Me and John Mulligan
by "Big Gene" Townley
Back when I lived in Garden Grove, I spent a lot of time
with John Mulligan. The people I worked for were right next door to The
Cave. One night I was at the shop and John looked over the fence. He asked
me if I was going over to our shop later because he wanted to work on his
truck. Ruth was in town and there was not room at their shop. He picked me
up in his Ford Econoline pickup with a V8 Chevy and we started down Garden
Grove Blvd. When we went by the Big Boy, John said, "Dave Beebe and
Frank Fedak are in the Big Boy." We swung around, went back, and let
the air out of both their tires. Back in those days, everyone did that. Most
of us, if we were going to the Big Boy, took an air tank. Then we headed for
our shop.
I had a nice shop on Trask that the man I worked for had
built. We worked on John's truck and then someone said, "Let's get
some wine." I remember it was on a Thursday night and none of us had
any money. We put what we had on the table and found we had enough for three
bottles. John and I got in his truck and headed for the liquor store. When
we started into the liquor store, I saw a sign on the door that said,
"We take BANKAMERICARD." About two months before, my bank had sent
me one of these BANKAMERICARDs and I had looked at it and put it in my
wallet. We went over to the clerk.
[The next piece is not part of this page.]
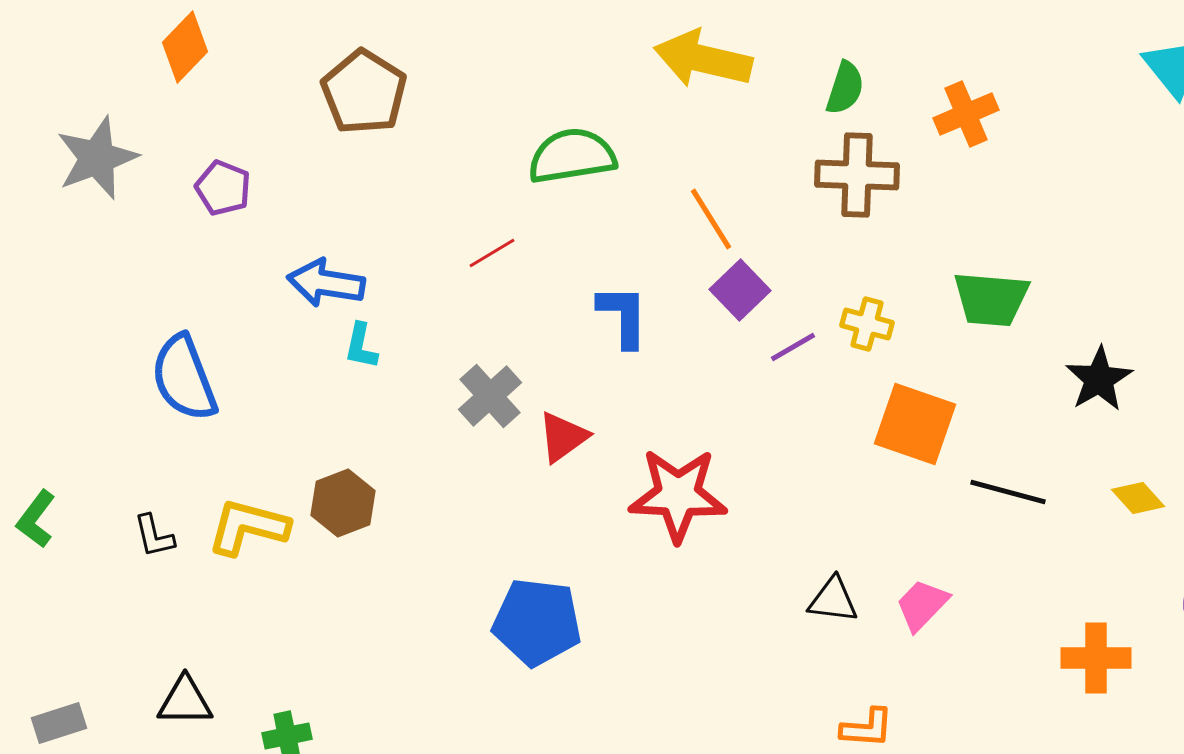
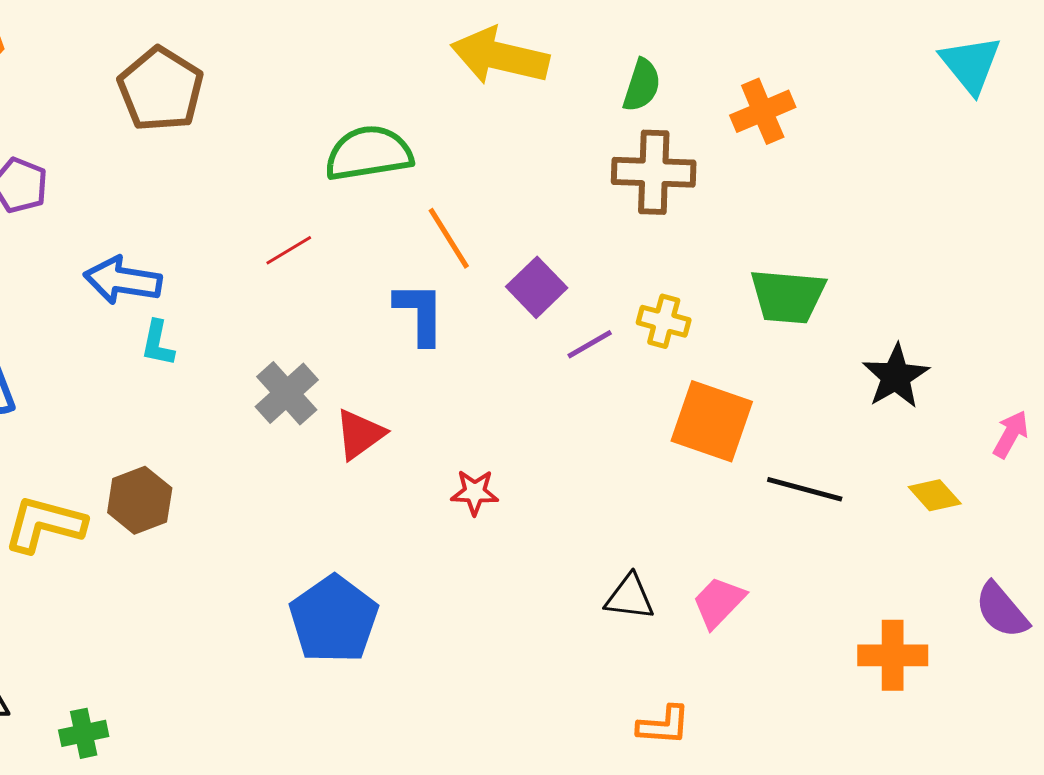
orange line: (711, 219) -> (449, 238), moved
red star: (678, 495) -> (475, 492), size x0.5
blue pentagon: (537, 622) -> (334, 619), turned 30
I showed him my card and asked him what I
could buy with it. He looked at me and asked, "Are you Gene
Townley?" I said, "Yes." He said, "Do you have an
ID?" I gave him my license, he picked up the phone, and when he got
through, he said, "You can buy up to $750.00 worth of anything in the
store." We got a case of wine, a case of beer, a box of peanuts, and a
jar of beef jerky, and back to the shop we went.
After about two hours, a cop who used to come by all the
time showed up with his partner -- a German Shepherd. He used to block off
Trask so we could fire the motor to check it out. He talked to us awhile and
then asked if he could borrow our restroom. While the cop was in the
restroom, Mulligan said, "Big Gene, you ain't got a hair on your ass
if you don't go get in the back seat with that dog." I got up, went
over, opened the door, yelled at the dog get over, got in with the dog, and
started petting him. He laid down on the seat by me and acted like he liked
me -- that wine makes you do funny things. The cop came out and saw what was
going on -- by now I had rolled the window down -- and he drew his gun.
Mulligan asked him as calm as he could say it, "You're not going to
shoot Big Gene, are you?" You guys who knew John can probably see him
saying this. The cop said, "I may have to shoot the dog if he makes a
move toward Gene." By now, the dog is licking my hand. The cop said,
"Gene, please open the door, get out, and shut the door." I got
out and shut the door but the window was still down. The cop had his back to
the car, chewing me out, telling me how lucky I was Clancy didn't chew me
up. I told him Clancy might attack a crook if he sicked him on one, but I
was sure if he knew you weren't a threat he wouldn't hurt you. I said,
"Clancy -- come here, boy." Old Clancy jumped through the window,
ran over, jumped up in my lap, and I started petting him. The cop finally
got Clancy back in the car. He asked us to please not say anything about
this deal and left. He would still come over but he always parked three
shops down.
The next day after I got paid I went down to Reath's to
get our crank. As I walked in the store I saw on the window, "We take
BANKAMERICARD." I guess you know where that led.